Publication year - 2006
Publication title -
british journal of dermatology
Language(s) - English
Resource type - Journals
SCImago Journal Rank - 2.304
H-Index - 179
eISSN - 1365-2133
pISSN - 0007-0963
DOI - 10.1111/j.1365-2133.2006.07230.x
Subject(s) - keratinocyte , transcription factor , cancer research , downregulation and upregulation , apoptosis , biology , dna repair , dna damage , sunlight , mutant , cell cycle , tumor suppressor gene , dna , gene , carcinogenesis , cell culture , genetics , physics , astronomy
Summary The transcription factor p53 is mutated in most keratinocyte carcinomas (nonmelanoma skin cancers).
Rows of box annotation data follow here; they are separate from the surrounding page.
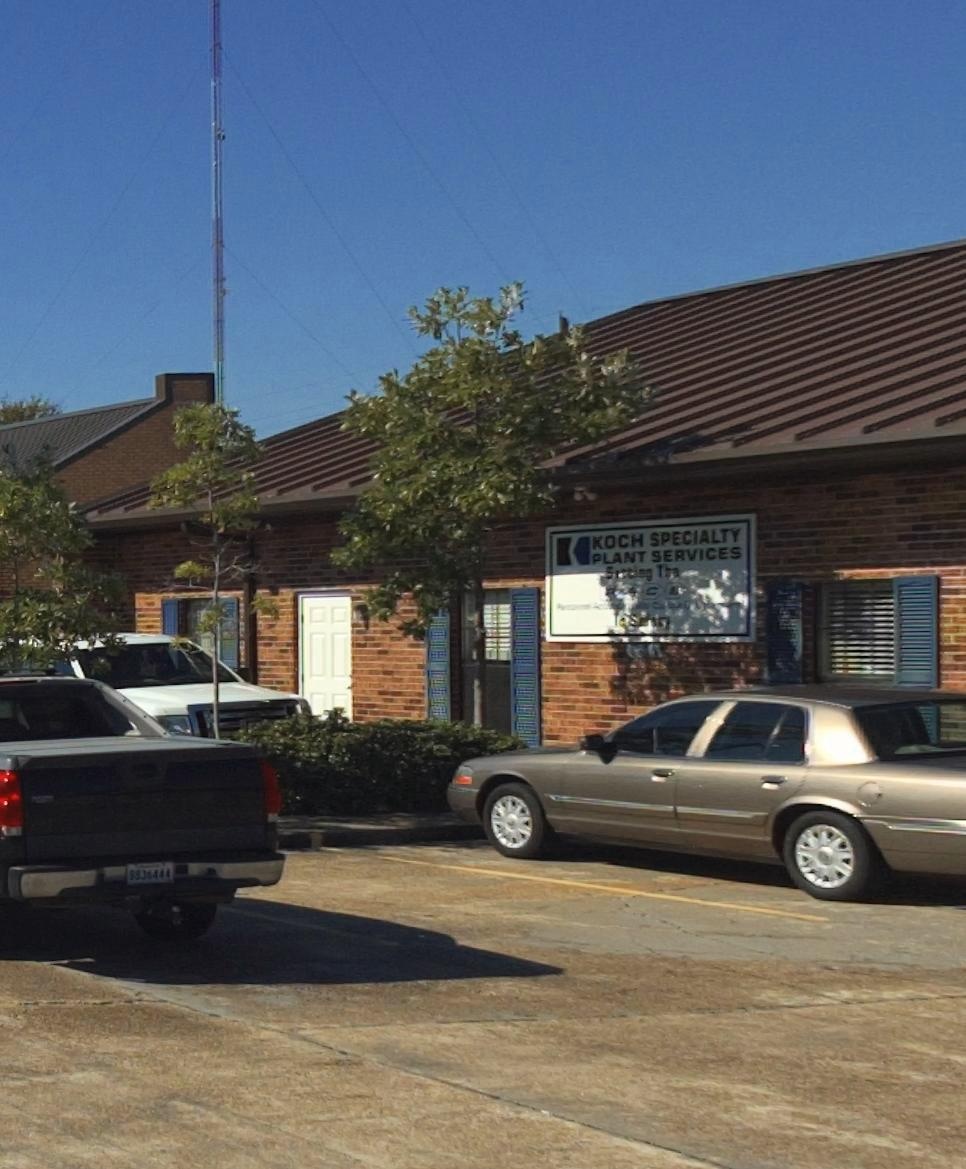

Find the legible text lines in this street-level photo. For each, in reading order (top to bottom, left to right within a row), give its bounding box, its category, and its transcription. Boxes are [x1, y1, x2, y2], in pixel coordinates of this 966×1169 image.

[590, 524, 745, 553] BusinessName: KOCH SPECIALTY
[590, 544, 745, 567] BusinessName: PLANT SERVICES
[128, 866, 173, 883] None: *834444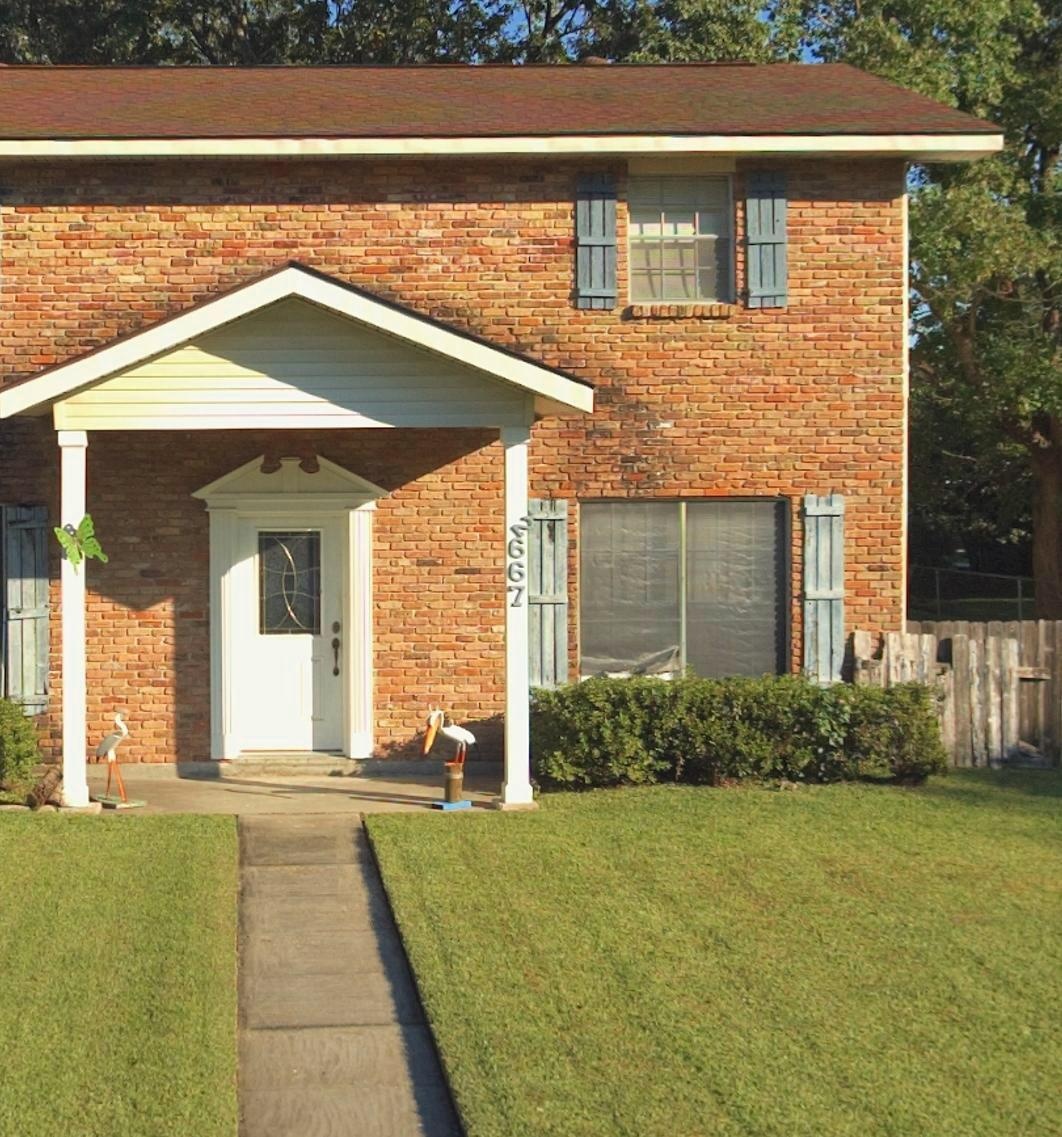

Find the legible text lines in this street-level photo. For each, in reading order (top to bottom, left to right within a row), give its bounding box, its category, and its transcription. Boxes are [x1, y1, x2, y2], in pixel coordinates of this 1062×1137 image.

[507, 513, 536, 608] StreetNumber: 2667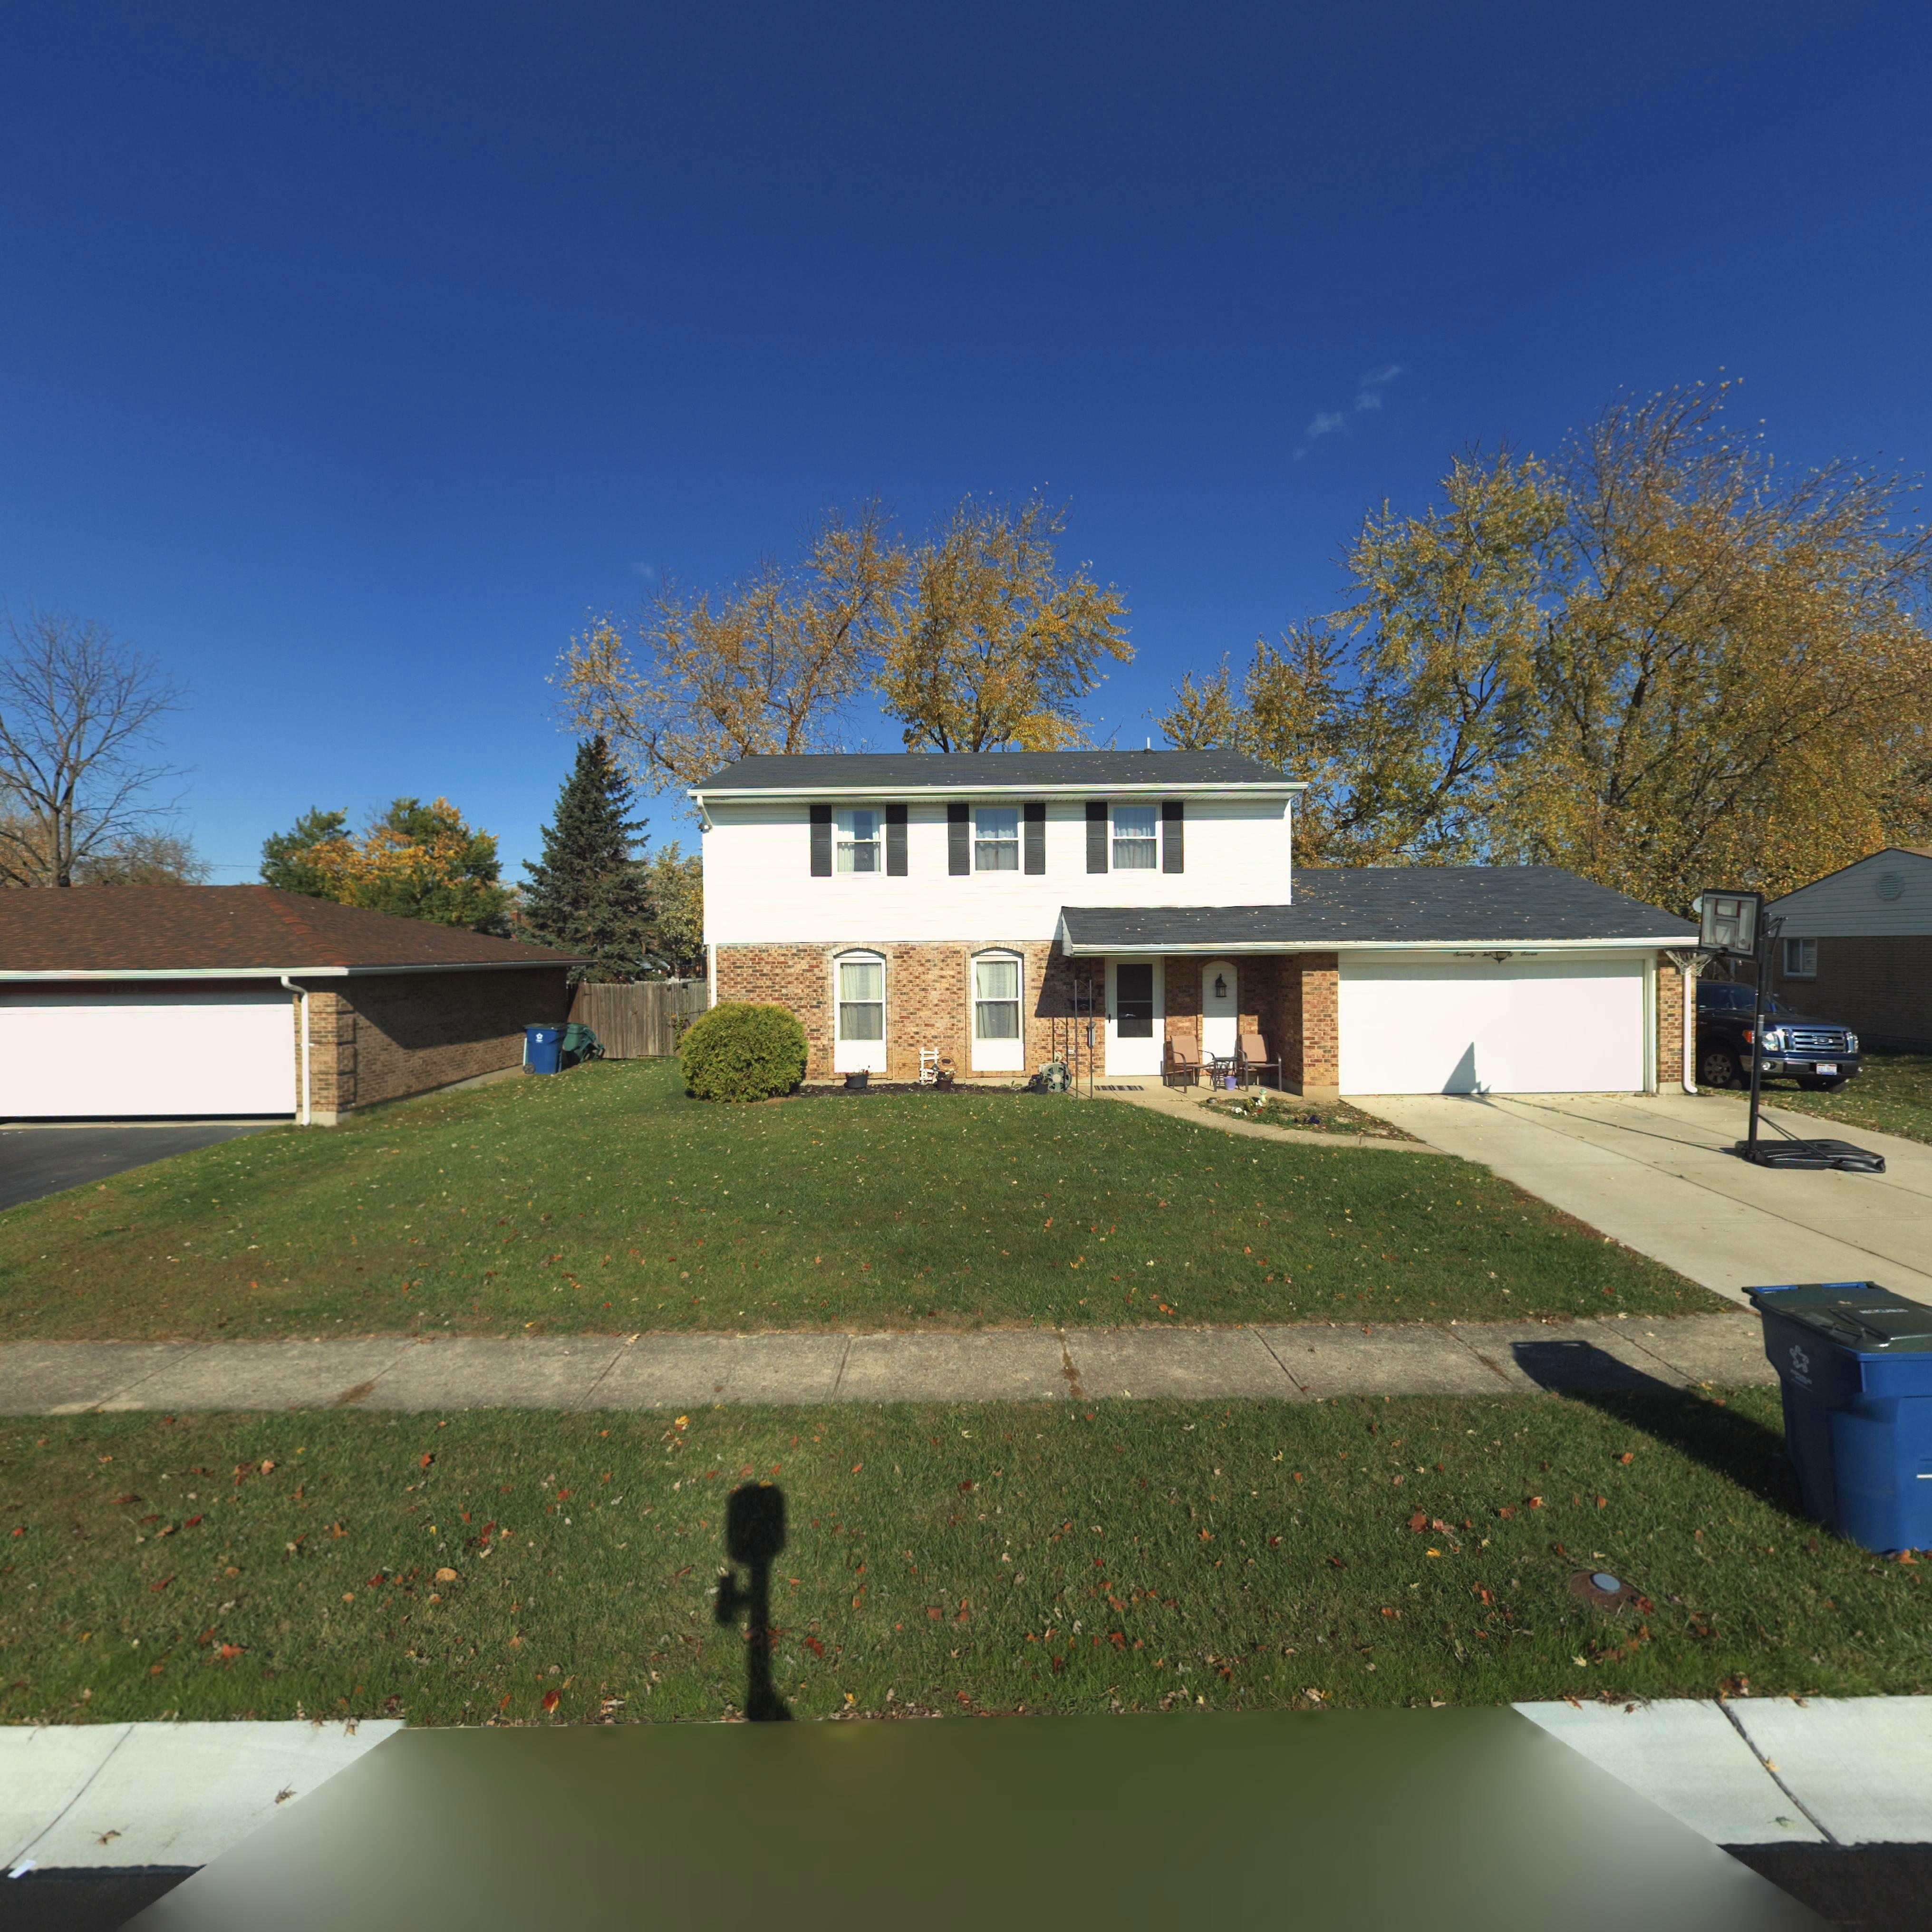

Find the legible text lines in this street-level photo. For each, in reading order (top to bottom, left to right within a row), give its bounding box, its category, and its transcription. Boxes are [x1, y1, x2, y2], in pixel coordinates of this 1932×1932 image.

In these tumours, the gene bears the trace of its mutagen, sunlight. Sunlight‐induced p53 mutations are also seen in skin precancers and even sun‐exposed skin, which harbours thousands of p53 ‐mutant keratinocyte clones. Normal p53 is upregulated by sunlight exposure, after which it acts as a tumour suppressor in several ways: increasing DNA repair, arresting the cell cycle and inducing apoptosis of badly damaged keratinocytes. This UV‐induced upregulation has been used as an assay for assessing the effectiveness of sunscreens. Once mutated, however, p53 renders cells apoptosis‐resistant and therefore less sensitive to sunlight overexposure than normal cells. This reversal of roles drives clonal expansion of precancerous keratinocytes.